» **Exercise requirements**:
Go through the entries below line by line and tally those holding "size"; write only the tally.

Stored data
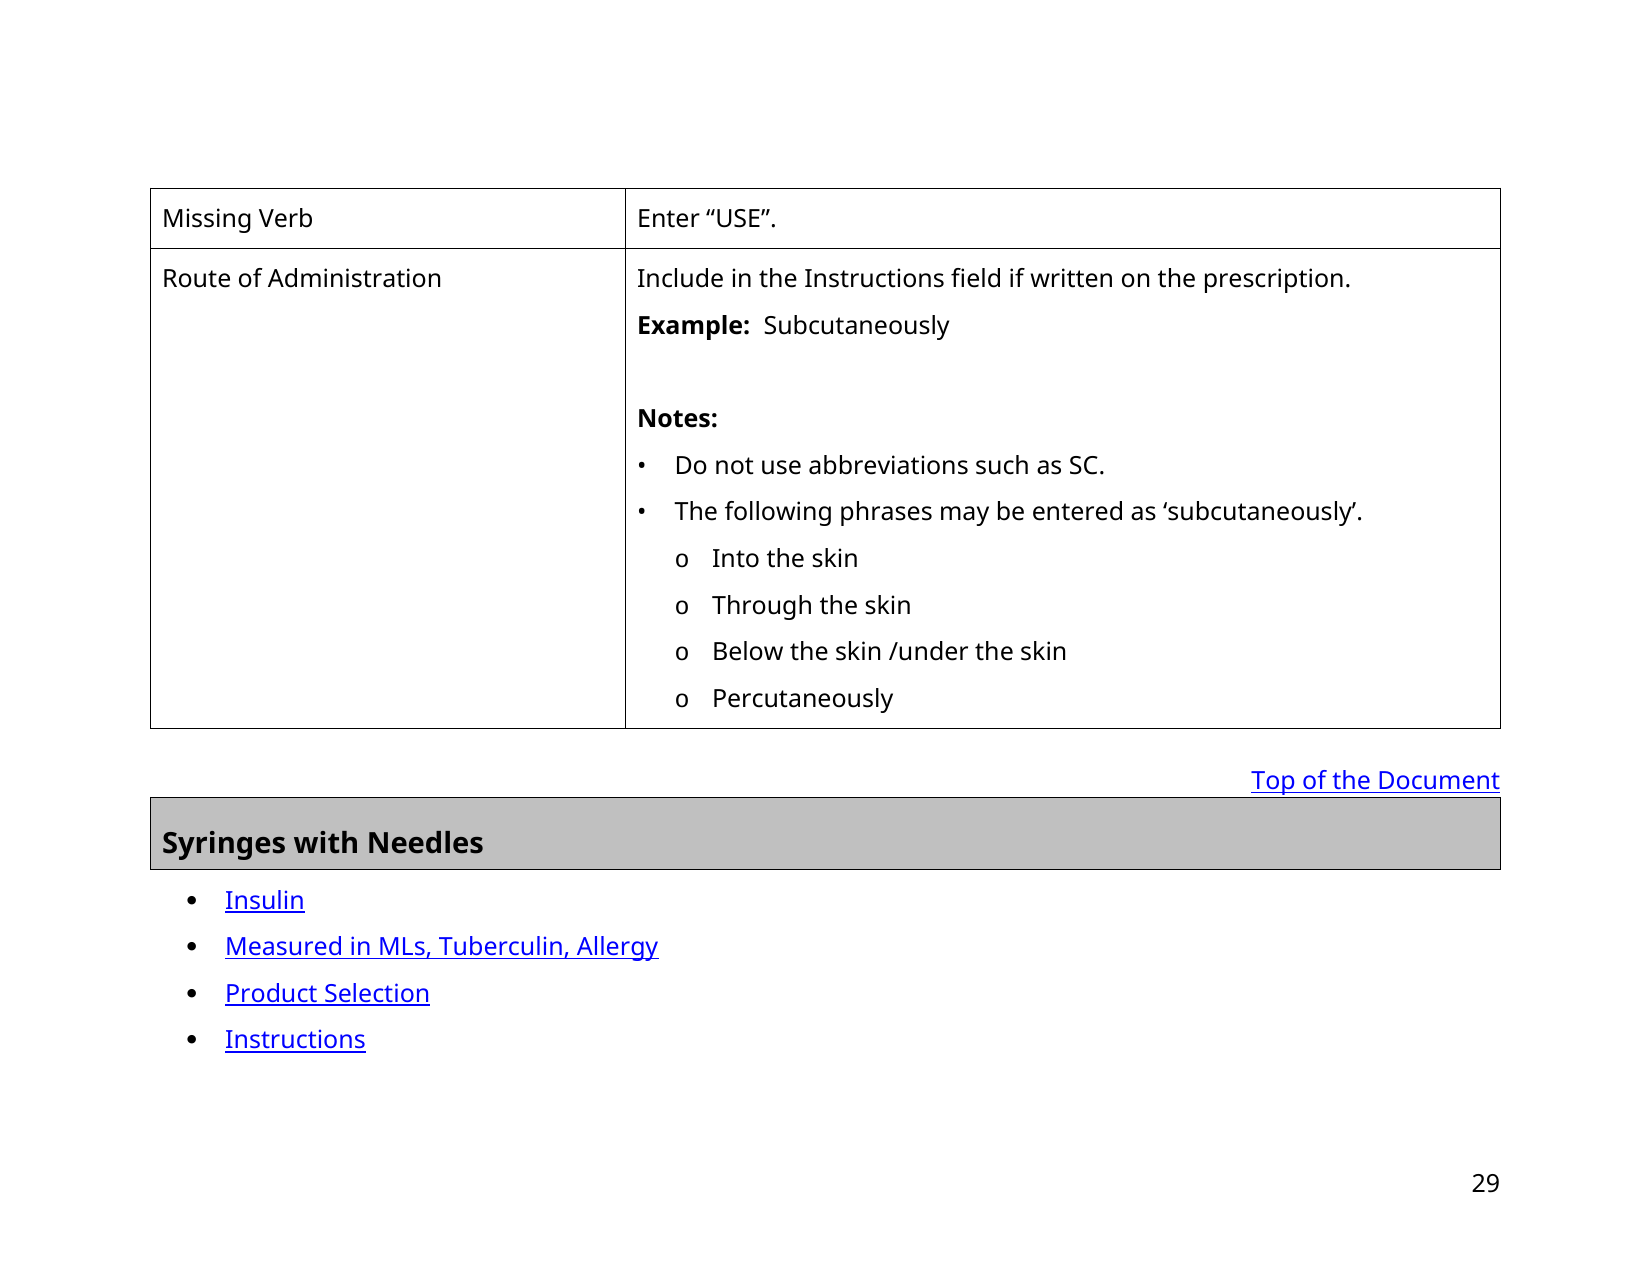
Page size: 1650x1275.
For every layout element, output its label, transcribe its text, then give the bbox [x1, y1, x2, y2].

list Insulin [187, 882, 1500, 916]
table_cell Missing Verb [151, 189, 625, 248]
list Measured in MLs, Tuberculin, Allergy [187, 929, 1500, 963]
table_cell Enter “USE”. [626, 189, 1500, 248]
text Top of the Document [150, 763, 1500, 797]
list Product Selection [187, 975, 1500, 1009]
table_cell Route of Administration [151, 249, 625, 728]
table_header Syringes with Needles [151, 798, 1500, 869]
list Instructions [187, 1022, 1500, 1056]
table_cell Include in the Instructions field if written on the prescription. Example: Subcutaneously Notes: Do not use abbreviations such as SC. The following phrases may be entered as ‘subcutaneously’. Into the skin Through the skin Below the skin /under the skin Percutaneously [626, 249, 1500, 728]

...

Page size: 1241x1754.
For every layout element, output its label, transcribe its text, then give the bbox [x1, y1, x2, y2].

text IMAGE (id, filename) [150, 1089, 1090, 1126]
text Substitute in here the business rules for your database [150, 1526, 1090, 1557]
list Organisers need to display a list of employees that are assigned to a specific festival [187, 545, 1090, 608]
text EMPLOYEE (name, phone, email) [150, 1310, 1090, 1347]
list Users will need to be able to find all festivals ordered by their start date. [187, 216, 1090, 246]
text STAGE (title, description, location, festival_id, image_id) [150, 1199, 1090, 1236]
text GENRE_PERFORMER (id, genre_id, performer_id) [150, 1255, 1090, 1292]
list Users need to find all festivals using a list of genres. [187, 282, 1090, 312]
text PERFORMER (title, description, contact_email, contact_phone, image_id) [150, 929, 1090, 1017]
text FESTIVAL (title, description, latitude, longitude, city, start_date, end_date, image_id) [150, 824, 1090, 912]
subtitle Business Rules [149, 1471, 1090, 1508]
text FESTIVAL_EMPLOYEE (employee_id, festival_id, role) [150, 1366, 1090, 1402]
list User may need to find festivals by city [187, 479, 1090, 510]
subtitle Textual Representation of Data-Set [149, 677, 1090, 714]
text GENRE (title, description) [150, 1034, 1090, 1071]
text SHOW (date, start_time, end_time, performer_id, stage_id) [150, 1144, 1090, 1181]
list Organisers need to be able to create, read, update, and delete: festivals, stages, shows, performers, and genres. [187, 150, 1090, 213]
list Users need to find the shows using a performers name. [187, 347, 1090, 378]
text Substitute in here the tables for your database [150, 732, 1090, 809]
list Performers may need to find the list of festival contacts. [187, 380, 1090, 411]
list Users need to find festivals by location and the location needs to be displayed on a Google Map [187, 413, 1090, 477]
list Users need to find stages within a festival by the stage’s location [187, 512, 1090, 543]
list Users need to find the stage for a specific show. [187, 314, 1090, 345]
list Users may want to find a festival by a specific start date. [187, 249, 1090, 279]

==

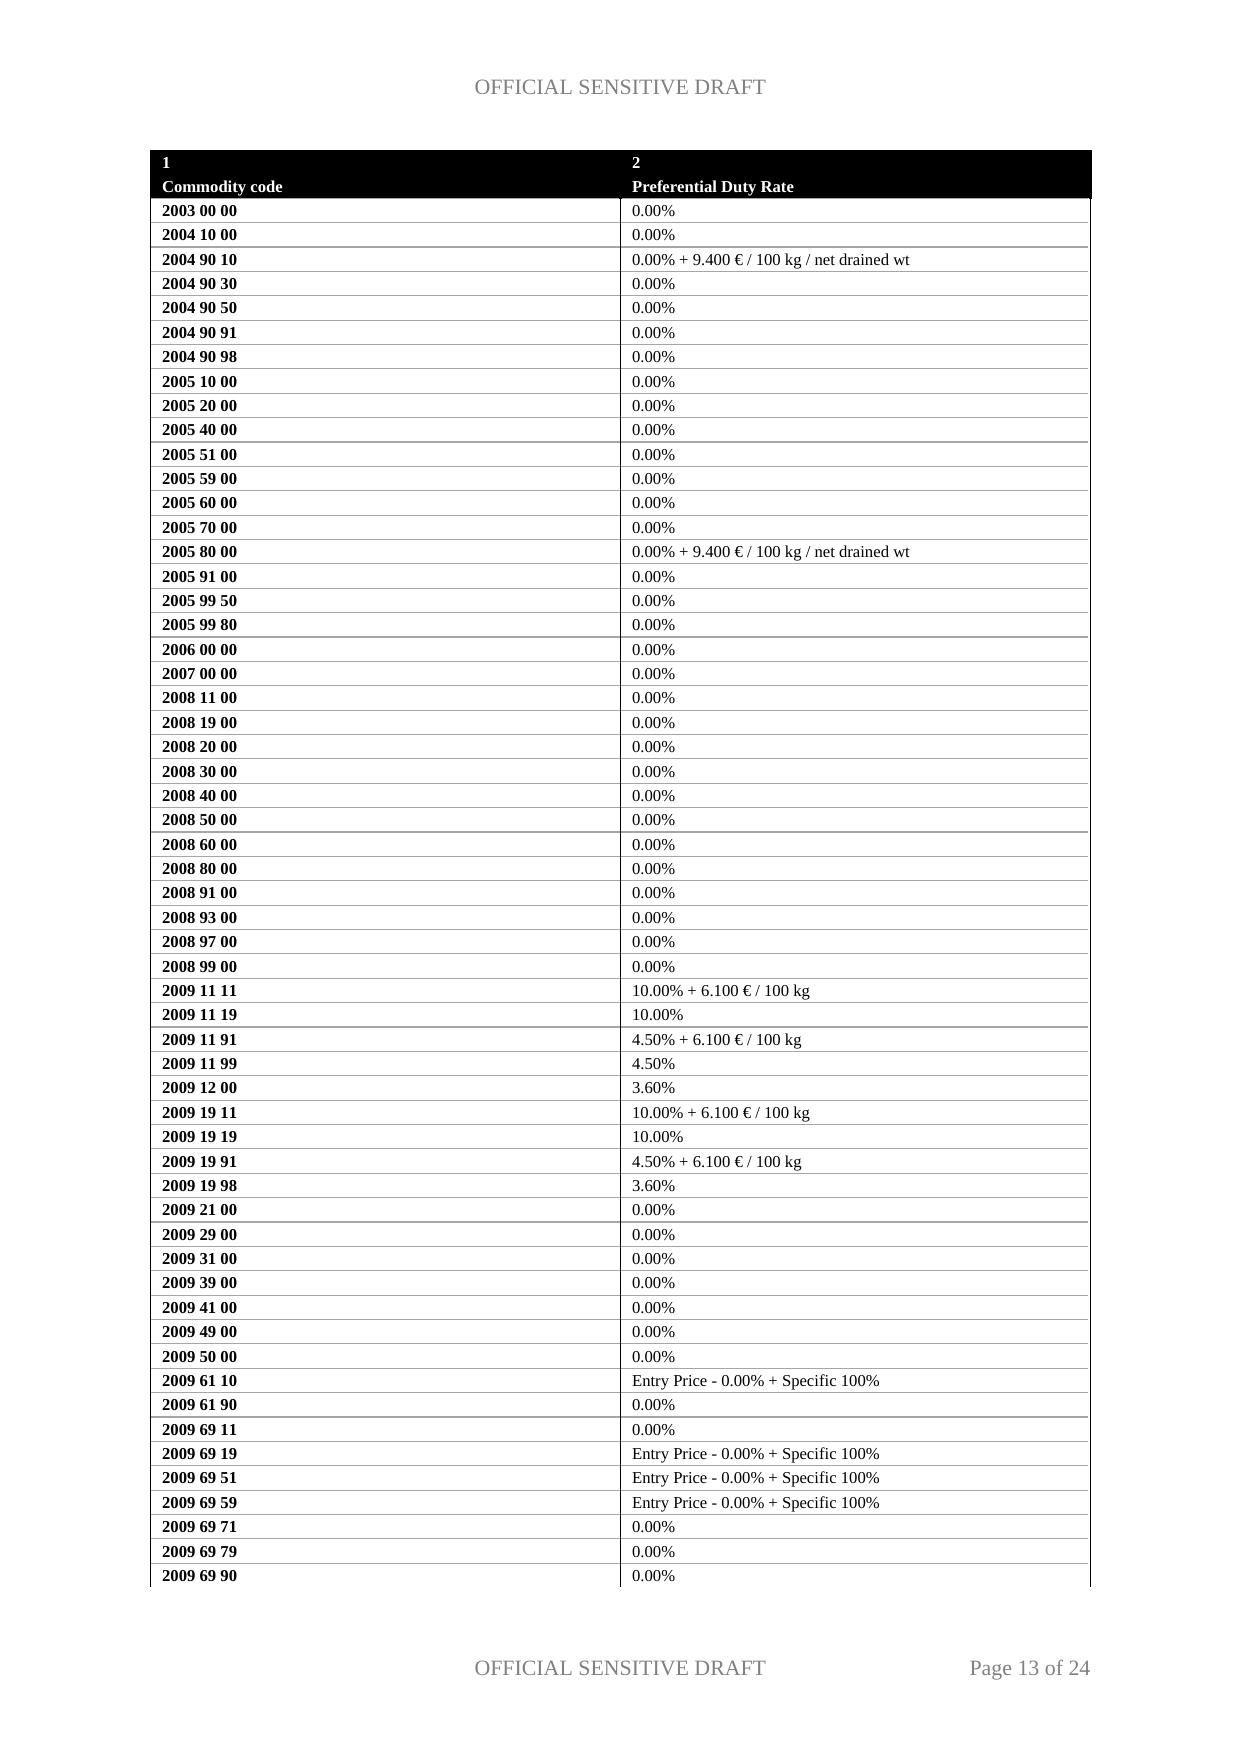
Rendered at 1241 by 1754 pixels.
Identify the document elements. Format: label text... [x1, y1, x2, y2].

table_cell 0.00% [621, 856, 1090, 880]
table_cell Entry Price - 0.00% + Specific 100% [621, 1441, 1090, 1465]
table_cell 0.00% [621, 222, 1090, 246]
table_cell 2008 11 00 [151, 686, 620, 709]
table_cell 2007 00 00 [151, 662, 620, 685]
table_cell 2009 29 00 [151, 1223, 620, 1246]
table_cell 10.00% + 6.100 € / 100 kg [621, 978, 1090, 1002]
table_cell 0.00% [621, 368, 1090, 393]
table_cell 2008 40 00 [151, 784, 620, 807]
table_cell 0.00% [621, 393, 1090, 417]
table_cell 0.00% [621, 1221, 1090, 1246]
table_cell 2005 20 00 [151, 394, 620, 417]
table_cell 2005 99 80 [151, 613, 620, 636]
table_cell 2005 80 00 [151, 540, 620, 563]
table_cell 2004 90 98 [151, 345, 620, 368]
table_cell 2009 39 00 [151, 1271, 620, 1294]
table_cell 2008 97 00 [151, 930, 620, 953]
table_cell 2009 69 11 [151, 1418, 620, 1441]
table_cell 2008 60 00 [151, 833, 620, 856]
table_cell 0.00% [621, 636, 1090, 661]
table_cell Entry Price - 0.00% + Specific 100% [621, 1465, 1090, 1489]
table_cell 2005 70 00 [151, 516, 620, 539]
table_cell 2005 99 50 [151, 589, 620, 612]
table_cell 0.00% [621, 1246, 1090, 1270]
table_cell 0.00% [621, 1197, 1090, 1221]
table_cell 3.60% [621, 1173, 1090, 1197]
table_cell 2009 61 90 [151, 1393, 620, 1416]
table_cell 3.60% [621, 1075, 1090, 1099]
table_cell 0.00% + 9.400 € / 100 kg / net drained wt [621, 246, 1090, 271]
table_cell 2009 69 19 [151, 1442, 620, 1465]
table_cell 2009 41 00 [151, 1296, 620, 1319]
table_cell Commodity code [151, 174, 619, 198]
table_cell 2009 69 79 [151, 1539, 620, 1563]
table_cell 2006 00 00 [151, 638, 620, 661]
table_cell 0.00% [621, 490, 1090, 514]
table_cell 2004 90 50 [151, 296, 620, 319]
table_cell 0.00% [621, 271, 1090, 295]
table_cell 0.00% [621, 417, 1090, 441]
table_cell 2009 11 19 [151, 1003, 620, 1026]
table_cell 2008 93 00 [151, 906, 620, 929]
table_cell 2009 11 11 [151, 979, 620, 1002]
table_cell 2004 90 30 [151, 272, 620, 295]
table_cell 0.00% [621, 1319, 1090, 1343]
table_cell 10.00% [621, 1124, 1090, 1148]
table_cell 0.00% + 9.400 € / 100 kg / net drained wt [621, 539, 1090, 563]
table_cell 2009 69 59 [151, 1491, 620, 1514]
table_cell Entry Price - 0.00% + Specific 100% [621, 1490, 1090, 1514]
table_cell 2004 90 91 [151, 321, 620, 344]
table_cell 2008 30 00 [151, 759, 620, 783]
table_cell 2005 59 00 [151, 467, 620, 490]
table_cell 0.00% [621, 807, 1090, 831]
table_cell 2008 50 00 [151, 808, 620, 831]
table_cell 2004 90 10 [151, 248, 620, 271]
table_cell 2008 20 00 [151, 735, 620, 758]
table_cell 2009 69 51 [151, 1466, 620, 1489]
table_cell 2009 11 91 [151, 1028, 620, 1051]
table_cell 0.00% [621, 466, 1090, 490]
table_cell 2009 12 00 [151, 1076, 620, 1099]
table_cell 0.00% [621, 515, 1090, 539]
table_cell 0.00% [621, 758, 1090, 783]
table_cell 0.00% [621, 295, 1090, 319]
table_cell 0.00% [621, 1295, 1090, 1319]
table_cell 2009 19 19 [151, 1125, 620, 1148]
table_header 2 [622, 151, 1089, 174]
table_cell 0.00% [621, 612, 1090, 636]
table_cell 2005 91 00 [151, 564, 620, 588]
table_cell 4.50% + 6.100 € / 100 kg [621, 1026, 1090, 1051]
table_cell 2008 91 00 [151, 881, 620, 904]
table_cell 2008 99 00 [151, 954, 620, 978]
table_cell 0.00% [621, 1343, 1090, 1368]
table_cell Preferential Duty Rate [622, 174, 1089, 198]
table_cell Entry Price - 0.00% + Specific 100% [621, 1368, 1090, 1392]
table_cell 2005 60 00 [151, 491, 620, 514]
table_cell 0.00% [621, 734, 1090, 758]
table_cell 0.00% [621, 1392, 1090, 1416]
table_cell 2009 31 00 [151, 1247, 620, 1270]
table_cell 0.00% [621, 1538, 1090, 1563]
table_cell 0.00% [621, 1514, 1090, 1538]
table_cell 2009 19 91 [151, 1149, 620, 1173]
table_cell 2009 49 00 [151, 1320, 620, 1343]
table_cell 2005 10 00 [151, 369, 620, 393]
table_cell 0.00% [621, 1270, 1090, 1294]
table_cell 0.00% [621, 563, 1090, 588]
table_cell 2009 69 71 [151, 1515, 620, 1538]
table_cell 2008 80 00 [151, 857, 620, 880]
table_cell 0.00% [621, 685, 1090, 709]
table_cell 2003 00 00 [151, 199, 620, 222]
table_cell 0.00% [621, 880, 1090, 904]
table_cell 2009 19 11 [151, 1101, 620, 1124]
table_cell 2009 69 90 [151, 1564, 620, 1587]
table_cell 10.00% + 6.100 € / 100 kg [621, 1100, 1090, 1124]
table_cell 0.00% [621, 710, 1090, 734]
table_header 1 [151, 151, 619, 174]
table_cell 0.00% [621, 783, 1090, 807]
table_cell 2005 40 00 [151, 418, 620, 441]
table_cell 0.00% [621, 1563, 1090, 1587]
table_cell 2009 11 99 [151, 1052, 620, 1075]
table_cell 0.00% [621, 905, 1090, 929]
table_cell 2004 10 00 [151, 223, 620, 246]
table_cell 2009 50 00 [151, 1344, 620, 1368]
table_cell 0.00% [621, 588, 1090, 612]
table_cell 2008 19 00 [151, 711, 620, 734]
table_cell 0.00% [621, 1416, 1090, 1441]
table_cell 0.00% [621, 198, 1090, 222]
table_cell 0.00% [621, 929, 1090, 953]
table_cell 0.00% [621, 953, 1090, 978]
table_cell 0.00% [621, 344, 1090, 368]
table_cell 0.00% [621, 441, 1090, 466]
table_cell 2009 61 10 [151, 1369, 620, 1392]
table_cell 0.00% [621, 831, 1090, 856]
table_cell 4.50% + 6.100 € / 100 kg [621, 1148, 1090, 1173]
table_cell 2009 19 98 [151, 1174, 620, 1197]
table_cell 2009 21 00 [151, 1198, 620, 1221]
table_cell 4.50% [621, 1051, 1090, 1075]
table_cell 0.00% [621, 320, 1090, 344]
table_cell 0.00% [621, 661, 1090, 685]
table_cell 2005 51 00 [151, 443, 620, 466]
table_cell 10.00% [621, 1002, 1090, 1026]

» **Answer box**:
2